Kenya

Kenya : un bateau construit grâce à des déchets plastiques

Un boutre traditionnel fait entièrement de déchets et de claquettes part en expédition le long de la côte kényane pour sensibiliser aux effets néfastes des déchets plastiques.

Avec sa voile triangulaire caractéristique, ce bateau ayant entrepris une expédition le long des côtes est-africaines à presque tout du boutre traditionnel. À un détail près : il a été construit grâce à des déchets plastiques ramassés notamment sur les plages kényanes.

Les boutres sont une icône sur la côte kényane, ayant traversé ces eaux de l’océan Indien pendant environ 2 000 ans.

“Nous avions ce rêve de faire un boutre en plastique recyclé, car aujourd’hui le monde pleure tellement sur le plastique, et nous sentons que c’est notre responsabilité de créer cette solution, parce que nous polluons notre environnement, de nombreuses créatures souffrent de cette jungle de plastique”, témoigne Ali Skanda, constructeur du boutre FlipFlopi.

Avec l’objectif de sensibiliser aux effets dévastateurs de la pollution au plastique, le Flipflopi a entamé un périple de 500 kilomètres jeudi à Lamu, au nord de la côte kényane. Il doit atteindre sa destination finale, l‘île de Zanzibar, le 6 février.

Seul le mât est en bois.

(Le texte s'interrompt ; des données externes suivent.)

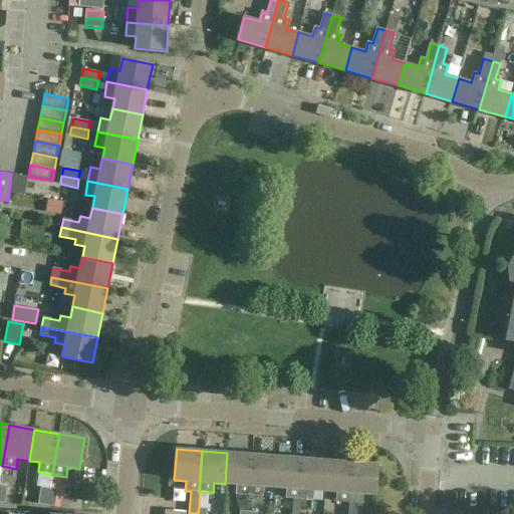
[(227,453),(225,484),(236,484),(235,495),(250,496),(253,454),(227,453)]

Le reste du bateau, coque et quille en tête, a été construit à l’aide de 10 tonnes de plastique déchiqueté et puis moulé.

La coque a ensuite été recouverte de 30.000 sandales “tong” aux couleurs criardes, également ramassées sur les plages, qui ont donné leur nom au bateau (ces sandales sont appelées flipflop en anglais) et lui donne l’aspect d’un patchwork multicolore.

“Ça me semble si simple, si évident, la motivation est simplement de partager quelque chose de positif. Nous voulions avoir un message coloré et beau et c’est ce qu’est le boutre Flipflopi. C’est donc un message très clair et positif sur la valeur du plastique et c’est ce que nous avons construit”, lance Ben Morrison, fondateur du projet FlipFlopi.

Long de 9 mètres, le Flipflopi a été construit pendant trois ans à Lamu par des constructeurs de boutres traditionnels, en utilisant des techniques simples qui peuvent aisément être reproduites, note Dipesh Pabari.

Toutes les personnes ayant participé au projet étaient des bénévoles. Le financement a été assuré par ces derniers, par crowdfunding et par de petites donations, avant que le PNUE ne s’implique pour financer l’expédition du Flipflopi.

Dans le futur, M. Pabari espère construire un boutre de 20 mètres de long, et le faire naviguer jusque Le Cap, en Afrique du Sud.